### Exercise
Return all lines from the listing below in which "right" appears.
******************************
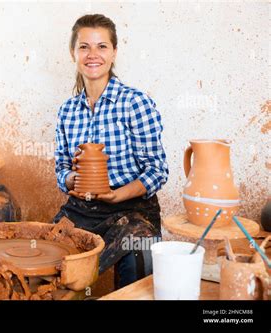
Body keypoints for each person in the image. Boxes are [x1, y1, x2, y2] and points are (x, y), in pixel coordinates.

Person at [53, 14, 169, 289]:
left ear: (114, 52)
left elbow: (157, 171)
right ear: (73, 53)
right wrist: (72, 180)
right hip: (82, 208)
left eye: (102, 46)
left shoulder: (135, 103)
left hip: (132, 209)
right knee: (49, 254)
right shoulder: (67, 111)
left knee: (140, 254)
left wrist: (117, 194)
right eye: (84, 47)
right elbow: (61, 167)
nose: (93, 55)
******************************
### Result for this exercise
right ear: (73, 53)
right wrist: (72, 180)
right hip: (82, 208)
right knee: (49, 254)
right shoulder: (67, 111)
right eye: (84, 47)
right elbow: (61, 167)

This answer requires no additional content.